* [Entries shown]

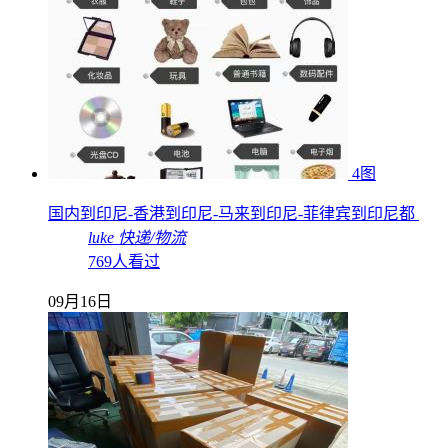
4图
国内到印尼-香港到印尼-马来到印尼-菲律宾到印尼都
luke
快递/物流
769人看过
09月16日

* [Task description]
All entries should be given again exactly, except that pictures are to be excluded.

* [Output of the exercise]
4图
国内到印尼-香港到印尼-马来到印尼-菲律宾到印尼都
luke
快递/物流
769人看过
09月16日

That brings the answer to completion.